In therapy, the focus is often on talking about and trying to understand our thoughts, feelings and emotions. Sometimes we just don’t have the words to explain these, especially if we are holding some deep rooted issues. Often we don’t pay enough attention to, or even hear, what our bodies may have to say. I often ask clients to notice their body sensations, both in our sessions whilst we are talking through issues, and outside of the sessions in their day to day lives.
Body sensations can tell us so much when we cannot find the words. Our bodies hold a record of our developmental history. If you think about tiny babies, their whole world is based around sight, sound, touch and sensation. They simply don’t have words to explain what they need or what is going on for them. They communicate using their bodies, for example by crying, mirroring, gurgling, smiling, waving their arms and legs around and reaching out. As we grow, we learn to replace our communication with words.
You may have noticed that in our every day language, when describing what is going on for us emotionally, we often use words which refer to the body or body sensations, such as:
“I can’t stomach it”
“I just have to swallow it”
“I was in a sweat
“”It took my breath away
“”I am heartbroken”
“It feels like I have lost a limb
“”You make me sick”
“My heart sank”
“My stomach flipped”
“It made my skin crawl”
“I was choked”
“I was scared stiff”
“I was tongue tied”
Many of us will be familiar with feeling physically sick if we are nervous or frightened, or perhaps feeling hot if we are angry. This is often accompanied by a pounding heart, tightness in our chests, clammy palms and sometimes blurred vision or noises in our ears. If something is particularly painful emotionally, we may experience pains or aches in our bodies. In times of stress we may suffer from headaches, tense muscles, tummy upsets, loss of or increase in appetite and fatigue. We can hold past traumas in our bodies which may show as pain or illness. If we start learning to listen to our bodies, noticing sensations rather than ignoring them, we can gain insight into what may be causing us emotional difficulty, anxiety or stress. Sometimes by exploring a physical sensation, we can recall early traumas which had been lost in our memory.
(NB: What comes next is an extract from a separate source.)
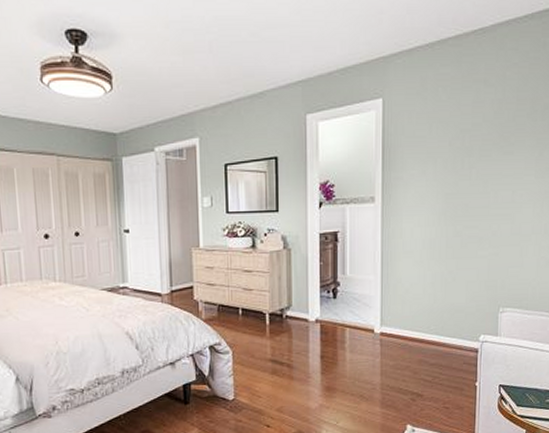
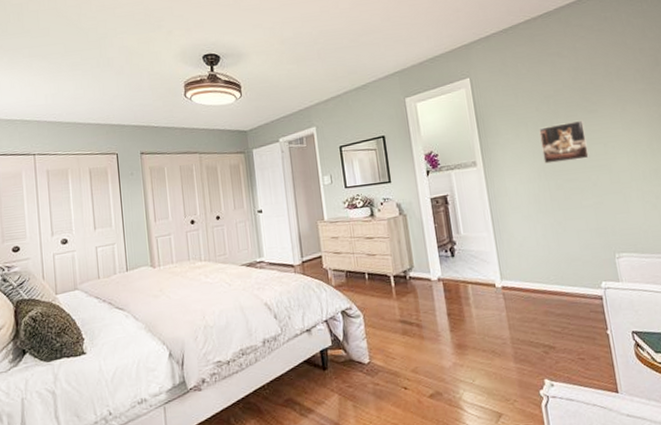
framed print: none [447,161,497,207] -> present [539,120,590,164]

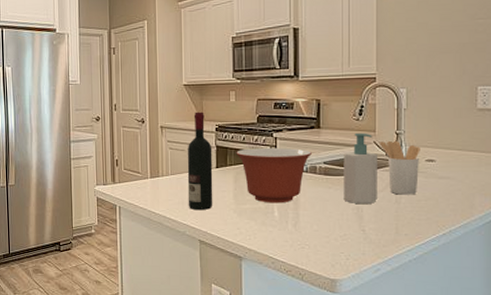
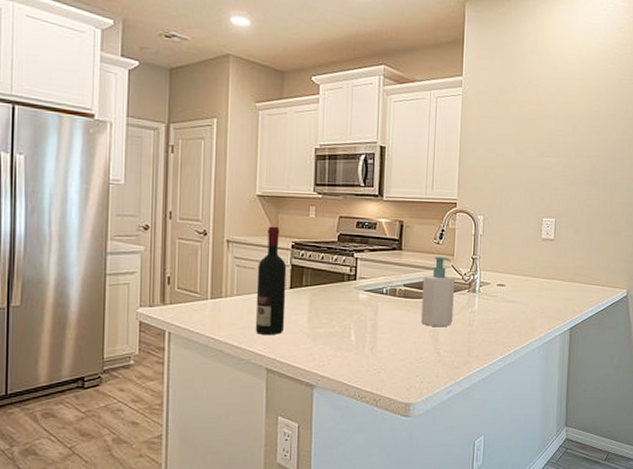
mixing bowl: present [236,148,312,203] -> none [313,268,392,327]
utensil holder: present [379,141,420,195] -> none [456,266,493,318]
Whilst many of these feelings are unpleasant maybe our bodies are trying to tell us something. The body can act as a warning system (our own in-built smoke detector), warning us “Hey, pay attention, something is wrong”. This can often be a warning of something being emotionally wrong, rather than physical.
If we suffer from anxiety, the body sensations such as racing heart, palpitations, sweating, distorted vision or hearing, feeling sick and breathlessness can all be our body warning us that we are facing impending danger. This is often emotional rather than physical danger. Previous traumas or incidents of emotional pain will have left a mark on our brain which then sends a signal to our body if we are in danger of feeling that way again. It is a defence system, there to protect us but it can actually feel unpleasant and frightening. If we learn to notice early warning signs in our body, this can help to fend off or manage anxiety attacks.
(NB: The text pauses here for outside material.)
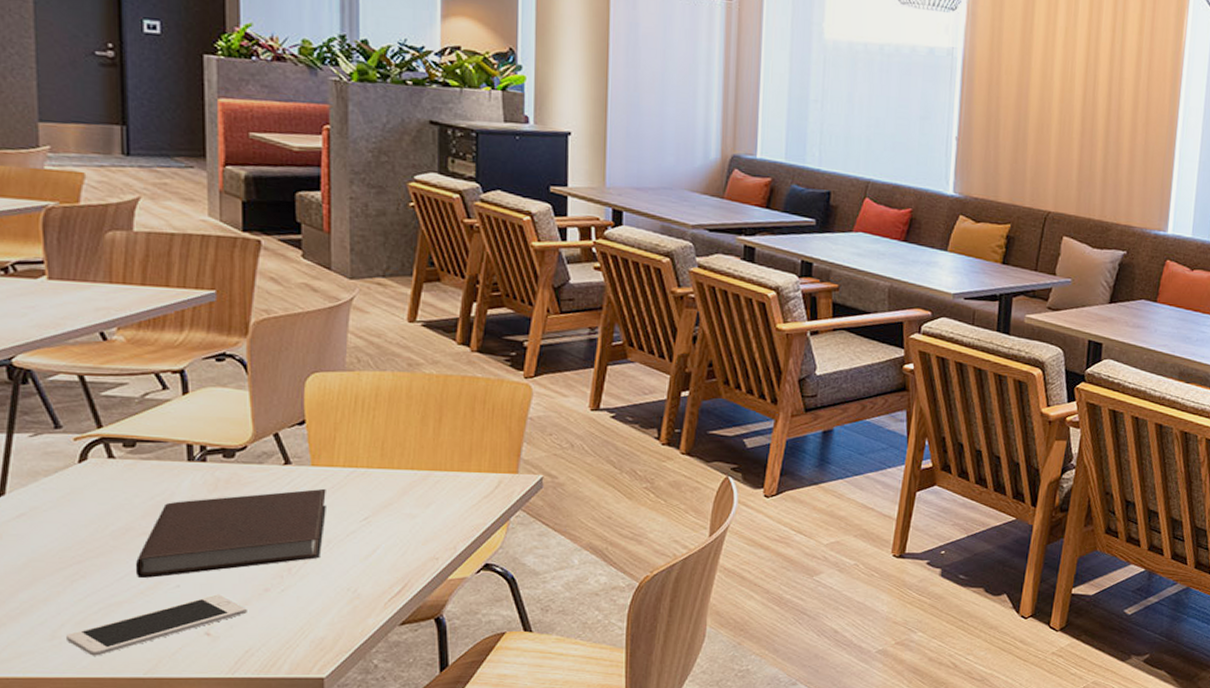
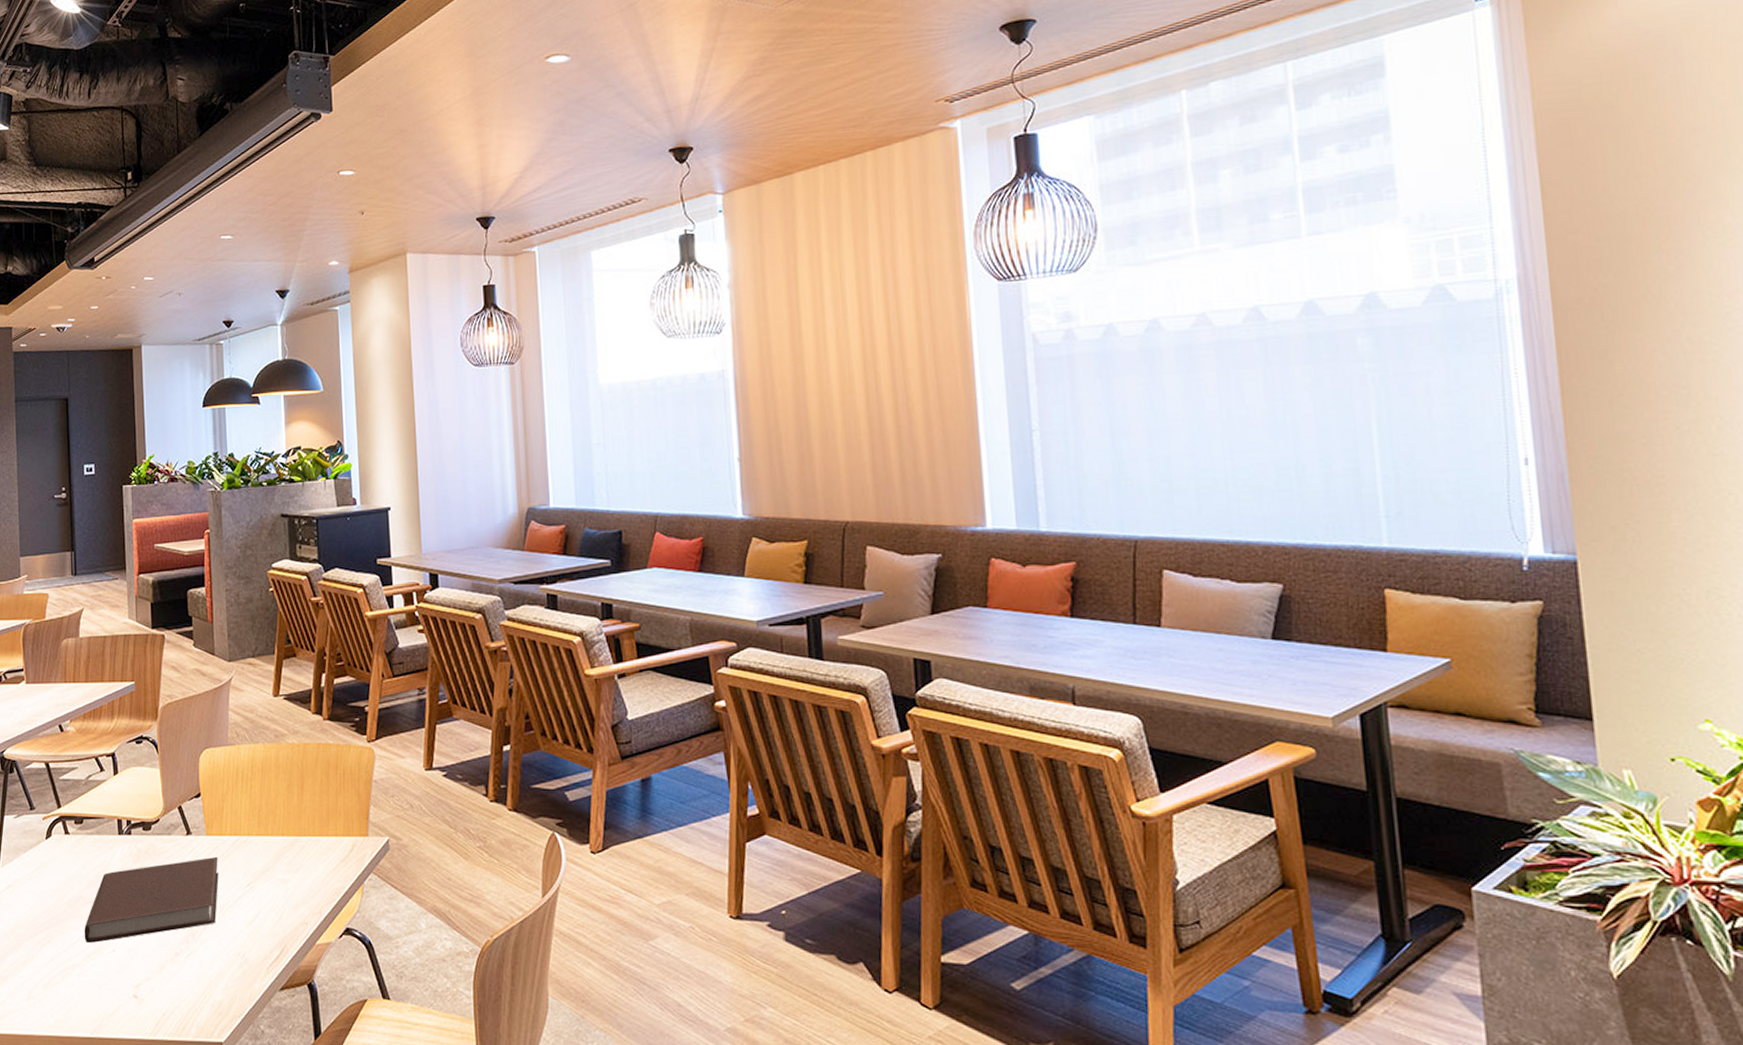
cell phone: present [66,594,247,656] -> none [38,958,163,1016]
If we are prone to outbursts of anger, there are often times when we can regret our words or actions. By listening to early warning signs in our bodies, such as feeling hot, pounding heart, tension in our body, clenched jaw or fist, this can give us time to take a pause to allow us to consider our response rather than lashing out verbally or physically.
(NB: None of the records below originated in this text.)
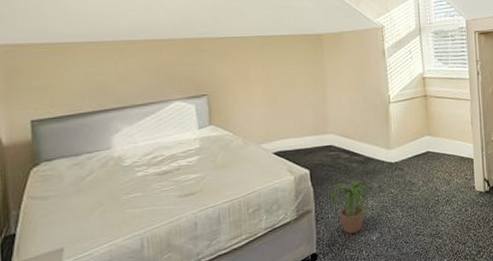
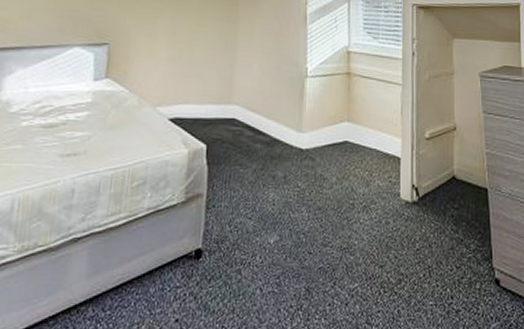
potted plant: present [329,180,373,234] -> none [225,165,275,230]

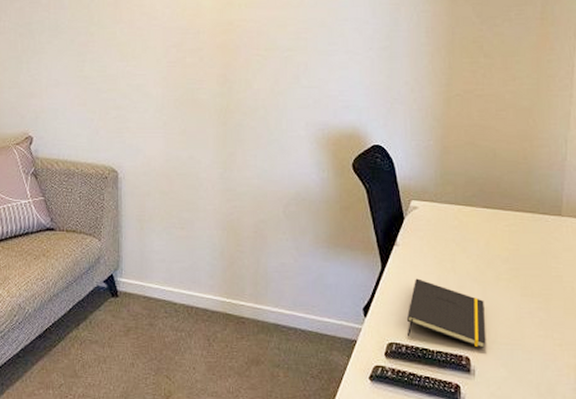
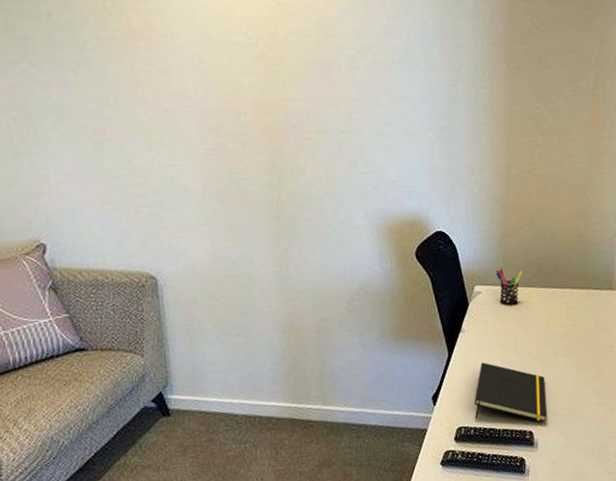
pen holder: none [433,185,462,224] -> present [496,268,523,306]

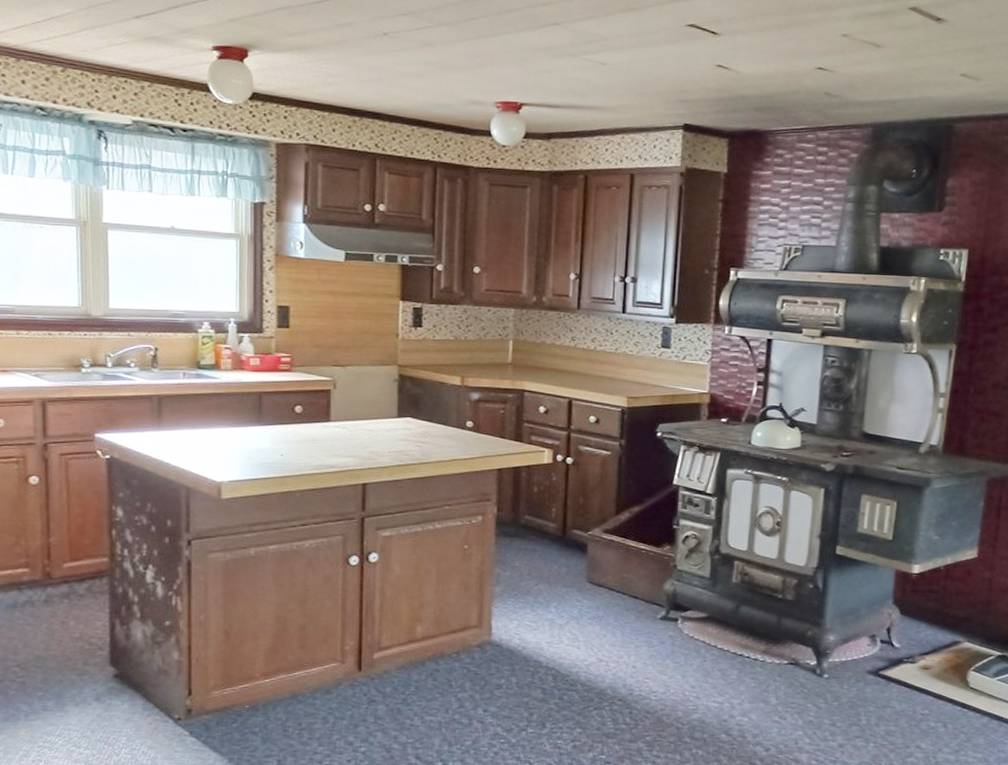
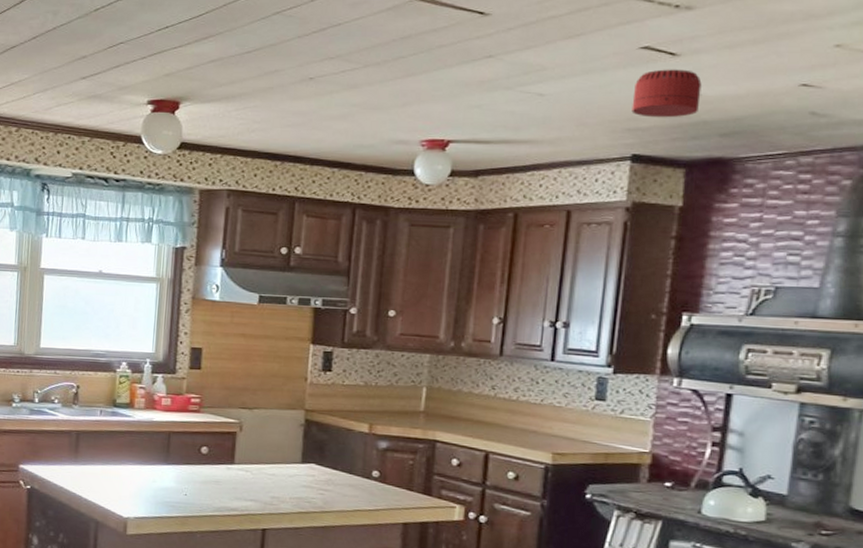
smoke detector: none [682,46,739,92] -> present [631,69,702,118]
Practices such as yoga, mindfulness and meditation can help us to get in touch with our bodies. It can also be helpful to spend a few minutes quietly, with eyes closed, scanning our bodies from head to toe, noticing any areas of discomfort or tension. With practice, you can begin to notice patterns and start to recognise your body’s language.
Start listening to your body, it probably has a lot to say. As a therapist, I can work with you to find words and make sense of what your body is trying to tell you. You may be surprised.